## [Do this]
Could you reproduce the passage on the Alliance Bank of Simla between "About The Alliance" and "over in 1917.", inclusive, changing "branches" to "offices"?

## [Reading passage]
%%

When we were young my grandmother used to keep telling us about how her father that is my great grandfather had lost quite a significant amount of money due to a bank run. I was too young to understand the meaning of a bank run and was assuming that the owner of the bank had run away with all the money. Much later during y college days when I was studying Economics at university did I really understand the actual meaning and the basic reason why such things happened in the first place.
For the last couple of years during any heritage trail around Dalhousie area of Kolkata, you are sure to pass in front of an ornate red and white building with the name “Reserve Bank of India” on it. Located right opposite of yet another famous landmark St. John’s Church this building is usually referred to as the building that once housed the “Alliance Bank of Simla”. A couple of month’s back I had the chance of visiting this building on coming to know that RBI (Reserve Bank of India) had recently opened its one of a kind museum out here.
About The Alliance Bank of Shimla
This bank happens to be one of the oldest banks in India started in the year 1874 as the name suggests in Shimla. Shimla back then was spelled, as “Simla” thus the bank was known as the “Alliance Bank of Simla”. This bank was established by Sir James Lewis Walker who was born and brought up in India. He was initially the General Manager and then the Director of the bank (1874 – 1891). He died in the year 1927.
The bank managed to expand quickly and at one point had around 55 branches. There were even talks to have a brand in Mesopotamia.
Delhi and London Bank Limited & The Punjab Banking Company were amalgamated into The Alliance Bank of Simla in the year 1915. With the failure of Bank of Upper India, its assets were taken over by The Alliance Bank of Simla in 1916. Similar was the fate of Bank of Rangoon, which was taken over in 1917.
Calcutta (Kolkata) then being the capital of the country had to have a presence thus on 15th of October 1889 a branch was started at its present location in Kolkata.
Greed and mismanagement were the main factors which led to the shutting down of this bank. Things were not going well with the bank and to revive its future the headquarters were shifted from Shimla to Kolkata in the year 1922. This was however too little and too late, the bank had run out of cash and had to be shut down on 27th April 1923.
One of the main culprits behind this was Boulton Bros. and Co. Ltd. Who allegedly had dubious investments which were funded by the Alliance Bank of Simla. When the business failed Boulton Bros failed to pay back the bank and at one point there was no going back and the bank had collapsed. Out of the Rs. 1,50,00,000 when they took from the bank they had security of only Rs. 50,00,000 adding to the woes was Trust of India – Punjab who had a liability of Rs. 1,00,00,000 against security of only Rs. 10,00,000.

%%

## [Records provided]

%%

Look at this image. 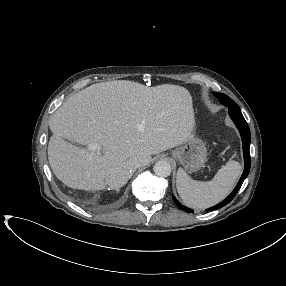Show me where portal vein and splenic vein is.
<instances>
[{
  "label": "portal vein and splenic vein",
  "mask_w": 286,
  "mask_h": 286,
  "mask_svg": "<svg viewBox=\"0 0 286 286\" xmlns=\"http://www.w3.org/2000/svg\"><path fill=\"white\" fill-rule=\"evenodd\" d=\"M97 149H99V148L96 145L90 144L88 146V150H90V151H96Z\"/></svg>",
  "instance_id": "1"
}]
</instances>
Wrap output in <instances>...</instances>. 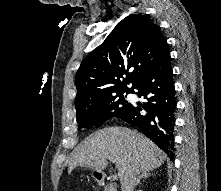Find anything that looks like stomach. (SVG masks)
Masks as SVG:
<instances>
[{
    "label": "stomach",
    "instance_id": "1",
    "mask_svg": "<svg viewBox=\"0 0 221 191\" xmlns=\"http://www.w3.org/2000/svg\"><path fill=\"white\" fill-rule=\"evenodd\" d=\"M99 173H100V172H98V171H94V172H93V176H94L95 178H97L96 176L99 175Z\"/></svg>",
    "mask_w": 221,
    "mask_h": 191
}]
</instances>
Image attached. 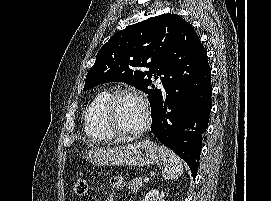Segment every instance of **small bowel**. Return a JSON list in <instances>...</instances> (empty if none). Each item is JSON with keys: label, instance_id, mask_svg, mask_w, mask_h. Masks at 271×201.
<instances>
[{"label": "small bowel", "instance_id": "1", "mask_svg": "<svg viewBox=\"0 0 271 201\" xmlns=\"http://www.w3.org/2000/svg\"><path fill=\"white\" fill-rule=\"evenodd\" d=\"M125 181L122 177L115 176L110 180V186L113 190L119 191L124 187Z\"/></svg>", "mask_w": 271, "mask_h": 201}]
</instances>
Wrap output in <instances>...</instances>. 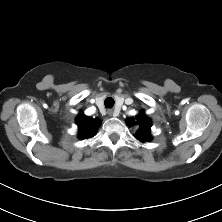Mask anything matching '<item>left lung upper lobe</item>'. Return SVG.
Listing matches in <instances>:
<instances>
[{"label":"left lung upper lobe","instance_id":"obj_1","mask_svg":"<svg viewBox=\"0 0 222 222\" xmlns=\"http://www.w3.org/2000/svg\"><path fill=\"white\" fill-rule=\"evenodd\" d=\"M128 126L133 124H139L140 128L136 131L135 137L141 142H148L151 140V119L147 118L144 113L139 114L134 118H128L126 120Z\"/></svg>","mask_w":222,"mask_h":222}]
</instances>
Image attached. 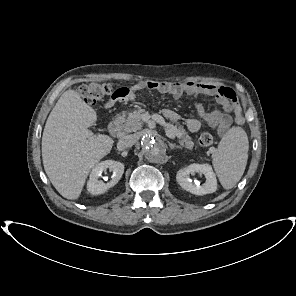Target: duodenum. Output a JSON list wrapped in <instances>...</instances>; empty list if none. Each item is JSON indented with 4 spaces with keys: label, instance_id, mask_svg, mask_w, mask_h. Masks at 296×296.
<instances>
[{
    "label": "duodenum",
    "instance_id": "410a0bca",
    "mask_svg": "<svg viewBox=\"0 0 296 296\" xmlns=\"http://www.w3.org/2000/svg\"><path fill=\"white\" fill-rule=\"evenodd\" d=\"M119 129H120L119 119L116 117L111 119V121L109 122V125H108V130H109L110 134L112 136H116L119 133Z\"/></svg>",
    "mask_w": 296,
    "mask_h": 296
}]
</instances>
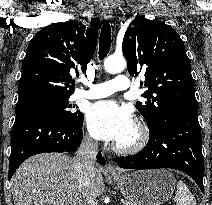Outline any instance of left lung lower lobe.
Returning <instances> with one entry per match:
<instances>
[{
    "mask_svg": "<svg viewBox=\"0 0 212 205\" xmlns=\"http://www.w3.org/2000/svg\"><path fill=\"white\" fill-rule=\"evenodd\" d=\"M150 139L138 154L116 158L127 169L172 168L187 173L203 188V155L198 106H184L171 112L149 130Z\"/></svg>",
    "mask_w": 212,
    "mask_h": 205,
    "instance_id": "obj_1",
    "label": "left lung lower lobe"
}]
</instances>
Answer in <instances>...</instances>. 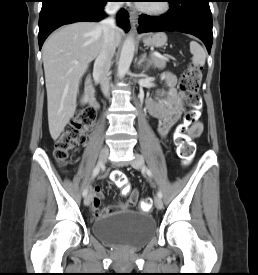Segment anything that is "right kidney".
<instances>
[{"instance_id":"1","label":"right kidney","mask_w":258,"mask_h":275,"mask_svg":"<svg viewBox=\"0 0 258 275\" xmlns=\"http://www.w3.org/2000/svg\"><path fill=\"white\" fill-rule=\"evenodd\" d=\"M86 100H87V98H86V97H84V98H83V100H82V103H85V102H86Z\"/></svg>"}]
</instances>
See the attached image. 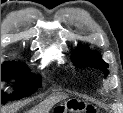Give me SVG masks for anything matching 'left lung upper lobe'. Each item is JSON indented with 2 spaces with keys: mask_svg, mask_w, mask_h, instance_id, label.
<instances>
[{
  "mask_svg": "<svg viewBox=\"0 0 123 113\" xmlns=\"http://www.w3.org/2000/svg\"><path fill=\"white\" fill-rule=\"evenodd\" d=\"M73 61L77 67L99 68L104 70L105 75L108 74V71L106 70L108 64L101 59V56L97 53L90 52L89 50H84L83 47L77 48L73 55Z\"/></svg>",
  "mask_w": 123,
  "mask_h": 113,
  "instance_id": "5c2ea615",
  "label": "left lung upper lobe"
}]
</instances>
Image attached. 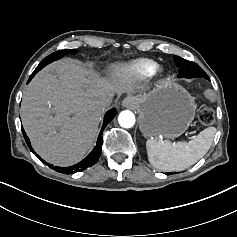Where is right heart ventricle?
Returning <instances> with one entry per match:
<instances>
[{"instance_id":"right-heart-ventricle-1","label":"right heart ventricle","mask_w":237,"mask_h":237,"mask_svg":"<svg viewBox=\"0 0 237 237\" xmlns=\"http://www.w3.org/2000/svg\"><path fill=\"white\" fill-rule=\"evenodd\" d=\"M151 66H152V63L150 61L142 60L135 63L133 65V68L138 71L144 72V71H147Z\"/></svg>"}]
</instances>
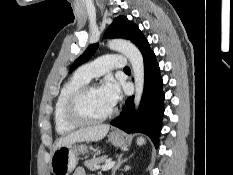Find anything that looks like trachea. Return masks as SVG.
<instances>
[{"label": "trachea", "mask_w": 233, "mask_h": 175, "mask_svg": "<svg viewBox=\"0 0 233 175\" xmlns=\"http://www.w3.org/2000/svg\"><path fill=\"white\" fill-rule=\"evenodd\" d=\"M124 70H130V68L129 67H125Z\"/></svg>", "instance_id": "3493384b"}]
</instances>
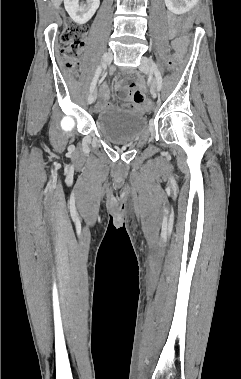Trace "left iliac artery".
Masks as SVG:
<instances>
[{"instance_id":"obj_1","label":"left iliac artery","mask_w":241,"mask_h":379,"mask_svg":"<svg viewBox=\"0 0 241 379\" xmlns=\"http://www.w3.org/2000/svg\"><path fill=\"white\" fill-rule=\"evenodd\" d=\"M151 69L154 72L156 80H157V89L158 91H160L162 88V76H161L160 70L158 69L155 63L152 64Z\"/></svg>"}]
</instances>
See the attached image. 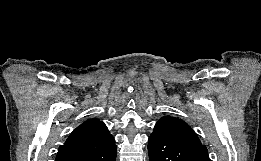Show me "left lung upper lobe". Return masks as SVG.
<instances>
[{"label":"left lung upper lobe","instance_id":"1","mask_svg":"<svg viewBox=\"0 0 261 161\" xmlns=\"http://www.w3.org/2000/svg\"><path fill=\"white\" fill-rule=\"evenodd\" d=\"M151 135L182 145L205 146L201 144L188 124L181 119L170 116L162 117L156 123Z\"/></svg>","mask_w":261,"mask_h":161}]
</instances>
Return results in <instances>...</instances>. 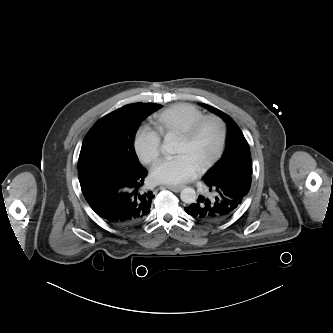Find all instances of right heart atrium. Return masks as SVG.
<instances>
[{
  "instance_id": "right-heart-atrium-1",
  "label": "right heart atrium",
  "mask_w": 333,
  "mask_h": 333,
  "mask_svg": "<svg viewBox=\"0 0 333 333\" xmlns=\"http://www.w3.org/2000/svg\"><path fill=\"white\" fill-rule=\"evenodd\" d=\"M134 147L139 159L151 165L160 157L161 137L156 131L143 127L135 136Z\"/></svg>"
}]
</instances>
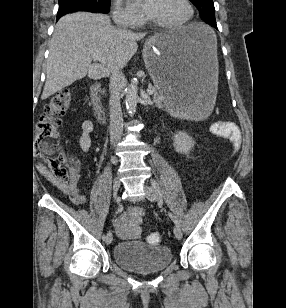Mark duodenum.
I'll return each mask as SVG.
<instances>
[{"label": "duodenum", "instance_id": "410a0bca", "mask_svg": "<svg viewBox=\"0 0 286 308\" xmlns=\"http://www.w3.org/2000/svg\"><path fill=\"white\" fill-rule=\"evenodd\" d=\"M101 90V85L99 83H95L90 88V99L93 111L97 117V119L101 122L105 120L104 111L102 105L99 100V92Z\"/></svg>", "mask_w": 286, "mask_h": 308}]
</instances>
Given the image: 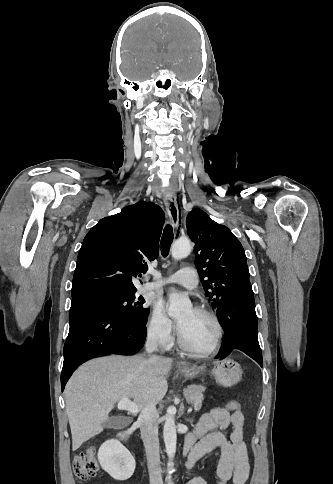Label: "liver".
<instances>
[{
  "mask_svg": "<svg viewBox=\"0 0 333 484\" xmlns=\"http://www.w3.org/2000/svg\"><path fill=\"white\" fill-rule=\"evenodd\" d=\"M172 363L169 358L138 355L97 358L82 365L64 391L73 450L102 432L104 421L121 399H133L139 409L161 402Z\"/></svg>",
  "mask_w": 333,
  "mask_h": 484,
  "instance_id": "obj_1",
  "label": "liver"
}]
</instances>
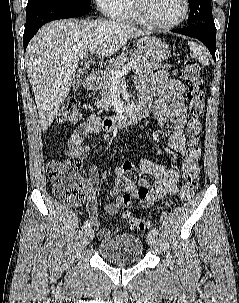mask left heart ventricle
Segmentation results:
<instances>
[{"instance_id": "1", "label": "left heart ventricle", "mask_w": 239, "mask_h": 303, "mask_svg": "<svg viewBox=\"0 0 239 303\" xmlns=\"http://www.w3.org/2000/svg\"><path fill=\"white\" fill-rule=\"evenodd\" d=\"M148 18L156 23H170L178 19L184 9L183 0H144Z\"/></svg>"}]
</instances>
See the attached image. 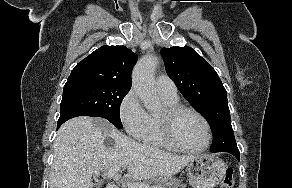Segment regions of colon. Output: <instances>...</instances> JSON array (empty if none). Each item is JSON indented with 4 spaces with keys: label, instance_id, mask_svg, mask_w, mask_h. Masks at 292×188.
<instances>
[{
    "label": "colon",
    "instance_id": "colon-1",
    "mask_svg": "<svg viewBox=\"0 0 292 188\" xmlns=\"http://www.w3.org/2000/svg\"><path fill=\"white\" fill-rule=\"evenodd\" d=\"M233 186V170L232 168H227L222 182L220 183L218 188H232Z\"/></svg>",
    "mask_w": 292,
    "mask_h": 188
}]
</instances>
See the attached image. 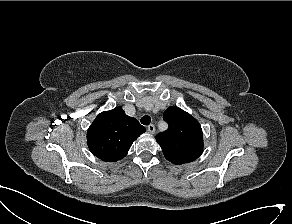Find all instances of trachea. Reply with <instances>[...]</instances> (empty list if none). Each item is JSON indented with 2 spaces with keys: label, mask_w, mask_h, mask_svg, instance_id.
Here are the masks:
<instances>
[{
  "label": "trachea",
  "mask_w": 292,
  "mask_h": 224,
  "mask_svg": "<svg viewBox=\"0 0 292 224\" xmlns=\"http://www.w3.org/2000/svg\"><path fill=\"white\" fill-rule=\"evenodd\" d=\"M150 122H151V118H150V116H148V115H145V116H143V117L141 118V123H142L143 125H149Z\"/></svg>",
  "instance_id": "1"
}]
</instances>
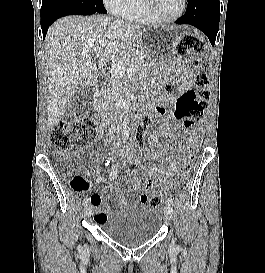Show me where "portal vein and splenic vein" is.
I'll use <instances>...</instances> for the list:
<instances>
[{
    "label": "portal vein and splenic vein",
    "mask_w": 265,
    "mask_h": 273,
    "mask_svg": "<svg viewBox=\"0 0 265 273\" xmlns=\"http://www.w3.org/2000/svg\"><path fill=\"white\" fill-rule=\"evenodd\" d=\"M95 57L100 58L101 55L99 53H97V55ZM111 69L113 70L114 74L119 77H123L125 75V72H127L128 74L134 72V69L131 67L125 69L122 62H113L111 64Z\"/></svg>",
    "instance_id": "obj_1"
}]
</instances>
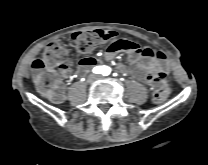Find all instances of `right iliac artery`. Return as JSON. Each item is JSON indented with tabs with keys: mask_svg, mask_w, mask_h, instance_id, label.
I'll return each mask as SVG.
<instances>
[{
	"mask_svg": "<svg viewBox=\"0 0 208 165\" xmlns=\"http://www.w3.org/2000/svg\"><path fill=\"white\" fill-rule=\"evenodd\" d=\"M103 70H104V67L103 66H96L93 69V72L96 73V74H100V73H103Z\"/></svg>",
	"mask_w": 208,
	"mask_h": 165,
	"instance_id": "82829eb1",
	"label": "right iliac artery"
}]
</instances>
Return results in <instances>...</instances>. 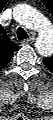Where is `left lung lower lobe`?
Segmentation results:
<instances>
[{
  "mask_svg": "<svg viewBox=\"0 0 53 120\" xmlns=\"http://www.w3.org/2000/svg\"><path fill=\"white\" fill-rule=\"evenodd\" d=\"M47 63H48V60H47ZM45 64V63H44ZM46 67H49V63H48V66H46Z\"/></svg>",
  "mask_w": 53,
  "mask_h": 120,
  "instance_id": "1",
  "label": "left lung lower lobe"
}]
</instances>
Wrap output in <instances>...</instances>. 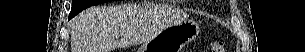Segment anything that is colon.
Returning <instances> with one entry per match:
<instances>
[{"label": "colon", "mask_w": 305, "mask_h": 52, "mask_svg": "<svg viewBox=\"0 0 305 52\" xmlns=\"http://www.w3.org/2000/svg\"><path fill=\"white\" fill-rule=\"evenodd\" d=\"M223 51H224V49L220 42H215L212 45V52H223Z\"/></svg>", "instance_id": "obj_1"}]
</instances>
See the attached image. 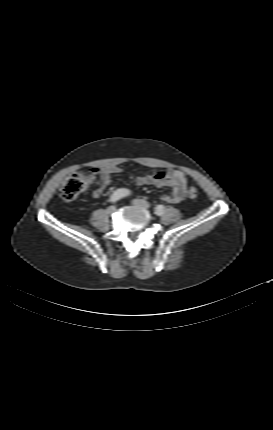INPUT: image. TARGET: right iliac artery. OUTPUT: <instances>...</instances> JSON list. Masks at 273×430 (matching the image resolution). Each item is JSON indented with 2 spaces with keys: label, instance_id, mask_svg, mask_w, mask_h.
Wrapping results in <instances>:
<instances>
[{
  "label": "right iliac artery",
  "instance_id": "obj_1",
  "mask_svg": "<svg viewBox=\"0 0 273 430\" xmlns=\"http://www.w3.org/2000/svg\"><path fill=\"white\" fill-rule=\"evenodd\" d=\"M130 195V190L126 188H120L113 192V194L110 196V202L115 203L118 200Z\"/></svg>",
  "mask_w": 273,
  "mask_h": 430
}]
</instances>
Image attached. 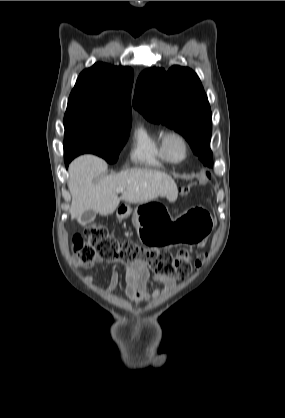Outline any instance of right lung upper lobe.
Wrapping results in <instances>:
<instances>
[{"mask_svg": "<svg viewBox=\"0 0 285 418\" xmlns=\"http://www.w3.org/2000/svg\"><path fill=\"white\" fill-rule=\"evenodd\" d=\"M133 77L134 72L130 67L94 64L79 75L65 114L131 125Z\"/></svg>", "mask_w": 285, "mask_h": 418, "instance_id": "1", "label": "right lung upper lobe"}]
</instances>
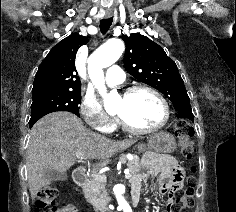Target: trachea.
<instances>
[{"mask_svg":"<svg viewBox=\"0 0 236 212\" xmlns=\"http://www.w3.org/2000/svg\"><path fill=\"white\" fill-rule=\"evenodd\" d=\"M112 21H113V17H110L107 19H102L100 21V31L102 34H105L109 30V28L112 24Z\"/></svg>","mask_w":236,"mask_h":212,"instance_id":"3493384b","label":"trachea"}]
</instances>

%%

## [Exercise response]
About The Alliance Bank of Shimla
This bank happens to be one of the oldest banks in India started in the year 1874 as the name suggests in Shimla. Shimla back then was spelled, as “Simla” thus the bank was known as the “Alliance Bank of Simla”. This bank was established by Sir James Lewis Walker who was born and brought up in India. He was initially the General Manager and then the Director of the bank (1874 – 1891). He died in the year 1927.
The bank managed to expand quickly and at one point had around 55 offices. There were even talks to have a brand in Mesopotamia.
Delhi and London Bank Limited & The Punjab Banking Company were amalgamated into The Alliance Bank of Simla in the year 1915. With the failure of Bank of Upper India, its assets were taken over by The Alliance Bank of Simla in 1916. Similar was the fate of Bank of Rangoon, which was taken over in 1917.